Last weekend a heartbreaking photo of William and Anita Gottschalk, forced to live apart in Surrey after 62 years of marriage, made headlines around the world.
It's a familiar story to Don and Rebecca Sagert, whose parents were also placed in different facilities, after being married for more than 68 years.
"It really tugged at my heart strings so to speak," Don Sagert told CBC News.
The couple, Alfred, 95 and Emma, 87, were living together in an assisted living facility when Emma suffered several small strokes and was admitted to hospital. Afterwards, she was unable to return to live with her husband.

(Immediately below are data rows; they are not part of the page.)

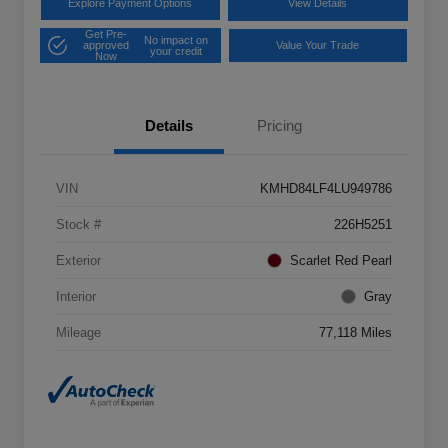
Explore Payment Options
View Details
Get Pre-
No impact on
approved
Value Your Trade
your credit
Now
Details
Pricing
VIN
KMHD84LF4LU949786
Stock #
226H5251
Exterior
Scarlet Red Pearl
Interior
Gray
Mileage
77,118 Miles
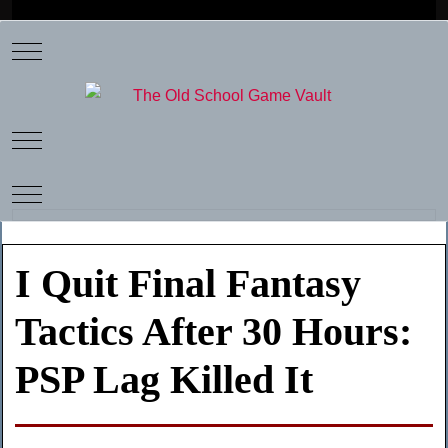
Mobile Menu Toggle
Mobile Menu Toggle
Mobile Menu Toggle
I Quit Final Fantasy
Tactics After 30 Hours:
PSP Lag Killed It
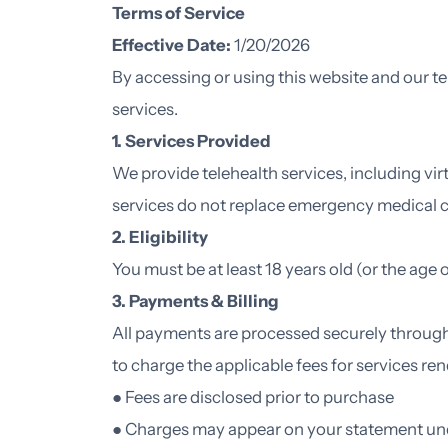
Terms of Service
Effective Date:
1/20/2026
By accessing or using this website and our te
services.
1. Services Provided
We provide telehealth services, including vir
services do not replace emergency medical c
2. Eligibility
You must be at least 18 years old (or the age o
3. Payments & Billing
All payments are processed securely through
to charge the applicable fees for services re
● Fees are disclosed prior to purchase
● Charges may appear on your statement un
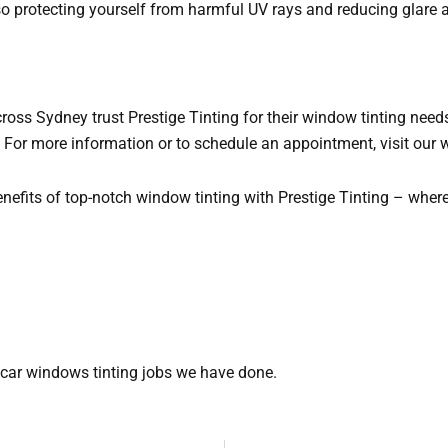
so protecting yourself from harmful UV rays and reducing glare a
ss Sydney trust Prestige Tinting for their window tinting needs
. For more information or to schedule an appointment, visit our 
nefits of top-notch window tinting with Prestige Tinting – wher
car windows tinting jobs we have done.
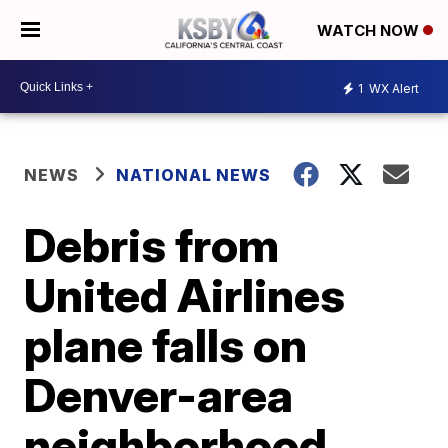
WATCH NOW
1
WX Alert
NEWS
NATIONAL NEWS
Debris from
United Airlines
plane falls on
Denver-area
neighborhood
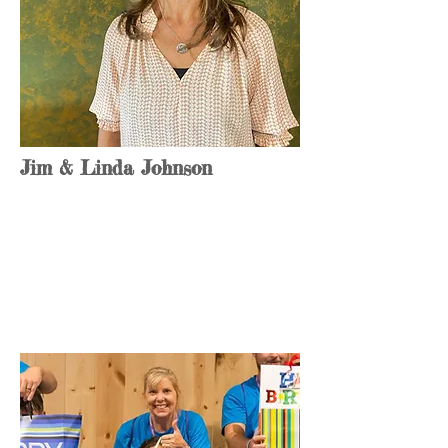
Jim & Linda Johnson
Founder & CEO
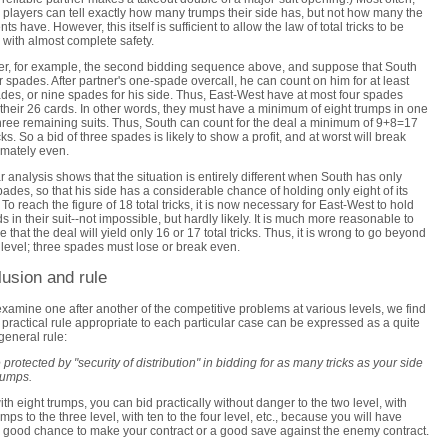
 players can tell exactly how many trumps their side has, but not how many the
s have. However, this itself is sufficient to allow the law of total tricks to be
 with almost complete safety.
r, for example, the second bidding sequence above, and suppose that South
r spades. After partner's one-spade overcall, he can count on him for at least
ades, or nine spades for his side. Thus, East-West have at most four spades
heir 26 cards. In other words, they must have a minimum of eight trumps in one
three remaining suits. Thus, South can count for the deal a minimum of 9+8=17
icks. So a bid of three spades is likely to show a profit, and at worst will break
mately even.
ar analysis shows that the situation is entirely different when South has only
pades, so that his side has a considerable chance of holding only eight of its
 To reach the figure of 18 total tricks, it is now necessary for East-West to hold
ds in their suit--not impossible, but hardly likely. It is much more reasonable to
 that the deal will yield only 16 or 17 total tricks. Thus, it is wrong to go beyond
 level; three spades must lose or break even.
usion and rule
xamine one after another of the competitive problems at various levels, we find
e practical rule appropriate to each particular case can be expressed as a quite
general rule:
 protected by "security of distribution" in bidding for as many tricks as your side
rumps.
ith eight trumps, you can bid practically without danger to the two level, with
umps to the three level, with ten to the four level, etc., because you will have
a good chance to make your contract or a good save against the enemy contract.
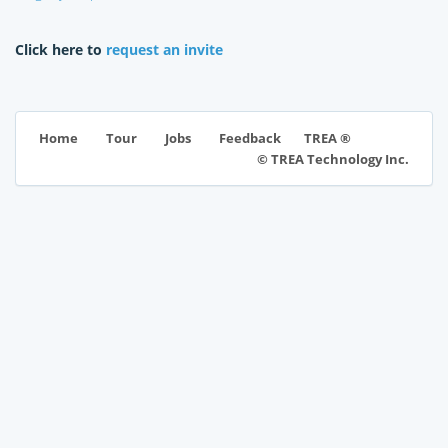
Click here to
request an invite
TREA ®
Home
Tour
Jobs
Feedback
© TREA Technology Inc.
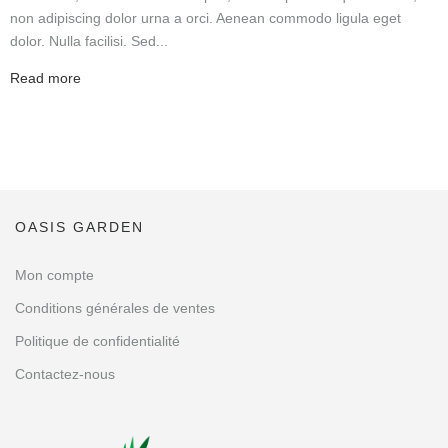
non adipiscing dolor urna a orci. Aenean commodo ligula eget
dolor. Nulla facilisi. Sed...
Read more
OASIS GARDEN
Mon compte
Conditions générales de ventes
Politique de confidentialité
Contactez-nous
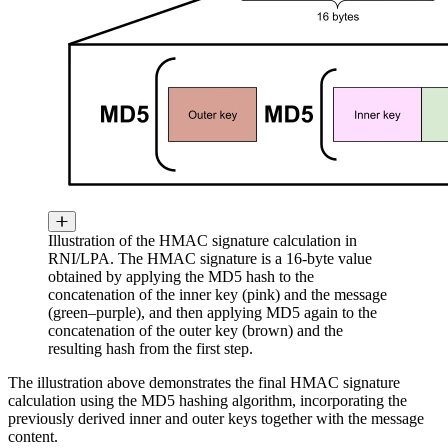
Illustration of the HMAC signature calculation in
RNI/LPA. The HMAC signature is a 16-byte value
obtained by applying the MD5 hash to the
concatenation of the inner key (pink) and the message
(green–purple), and then applying MD5 again to the
concatenation of the outer key (brown) and the
resulting hash from the first step.
The illustration above demonstrates the final HMAC signature
calculation using the MD5 hashing algorithm, incorporating the
previously derived inner and outer keys together with the message
content.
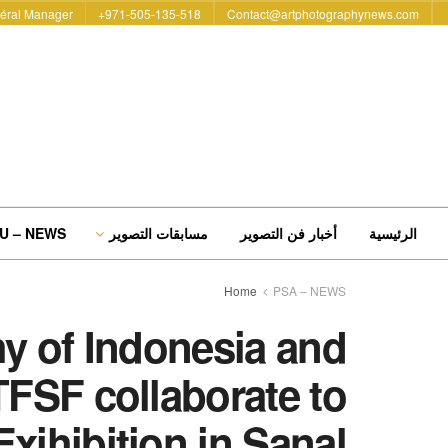
éral Manager
971-505-135-518+
Contact@artphotographynews.com
U – NEWS
مسابقات التصوير
أخبار فن التصوير
الرئيسية
Home
PSA – NEWS
y of Indonesia and
TFSF collaborate to
Exihibition in Sanal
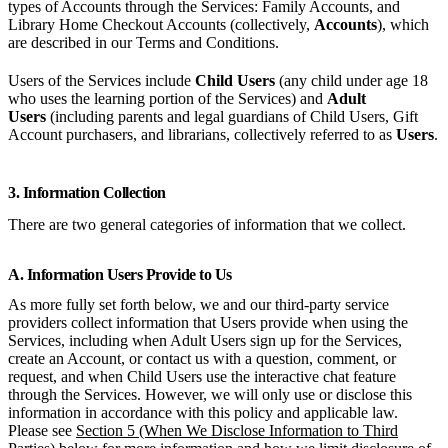
types of Accounts through the Services: Family Accounts, and
Library Home Checkout Accounts (collectively,
Accounts
), which
are described in our Terms and Conditions.
Users of the Services include
Child Users
(any child under age 18
who uses the learning portion of the Services) and
Adult
Users
(including parents and legal guardians of Child Users, Gift
Account purchasers, and librarians, collectively referred to as
Users
.
3. Information Collection
There are two general categories of information that we collect.
A. Information Users Provide to Us
As more fully set forth below, we and our third-party service
providers collect information that Users provide when using the
Services, including when Adult Users sign up for the Services,
create an Account, or contact us with a question, comment, or
request, and when Child Users use the interactive chat feature
through the Services. However, we will only use or disclose this
information in accordance with this policy and applicable law.
Please see
Section 5 (When We Disclose Information to Third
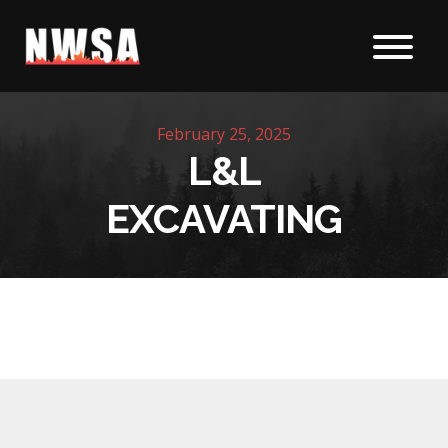
Skip to content
February 25, 2025
L&L
EXCAVATING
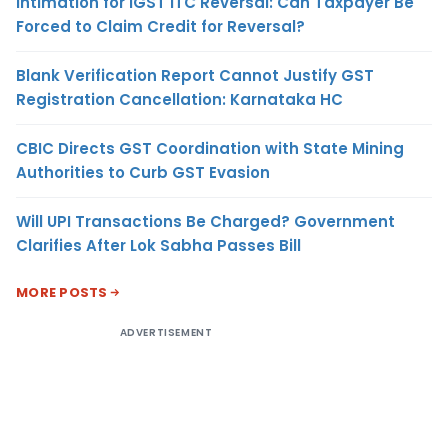
Intimation for IGST ITC Reversal: Can Taxpayer Be
Forced to Claim Credit for Reversal?
Blank Verification Report Cannot Justify GST
Registration Cancellation: Karnataka HC
CBIC Directs GST Coordination with State Mining
Authorities to Curb GST Evasion
Will UPI Transactions Be Charged? Government
Clarifies After Lok Sabha Passes Bill
MORE POSTS
ADVERTISEMENT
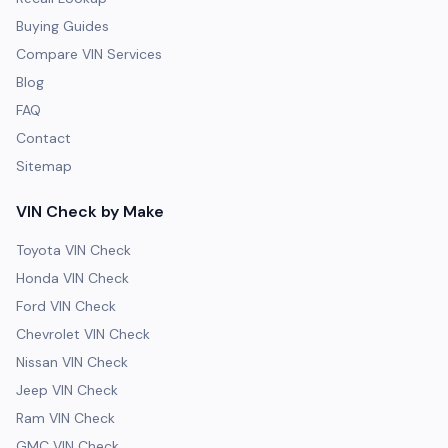
Buying Guides
Compare VIN Services
Blog
FAQ
Contact
Sitemap
VIN Check by Make
Toyota VIN Check
Honda VIN Check
Ford VIN Check
Chevrolet VIN Check
Nissan VIN Check
Jeep VIN Check
Ram VIN Check
GMC VIN Check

"We requested that she be transferred back to where he was living, but she was put in a very crowded, old facility with little to no privacy attached to the local hospital... Walking through the lobby didn't always feel safe as there was some kind of rehab day program on the first floor," said Rebecca Sagert.
During the separation the family tried to help the couple visit each other as much as possible.
"I would try and take my dad probably at least two times a week to go and see her because they just needed to be together."
The Sagerts pushed Fraser Health to reunite them, but Don said little was done to make that happen for two years.
"I was always under the impression that she was high priority and I came to understand that didn't mean much under the system," said Don
"This was a huge exercise in frustration, as the bed manager at Fraser Health was not helpful," said Rebecca.
The couple was finally reunited last spring but that process took a toll on his mother's health, Don said.
"Her health diminished just because I think she was sad and she was lonely... she just felt really lonely," said Don.
Reunification a priority says Fraser Health
Fraser Health officials said reunification is a priority but the case was complicated because the family preferred a certain facility.
"When there is a preference for a particular facility, as in this case, it significantly reduces our options for placement and can increase the wait for placement," said spokeswoman Tasleem Juma.
"The facility of their choice and where they are now living, only had five vacancies in a year."
Juma noted keeping couples together is an ongoing job for the regional health authority.
"Over the past 19 months, we have reunited 92 couples — that's 184 people that have been brought together," she said.
Meanwhile on Monday, in the case of the Gottschalks, Fraser Health said Wolfram had been moved to a care home closer to his wife Anita, and officials hope to have the couple reunited soon.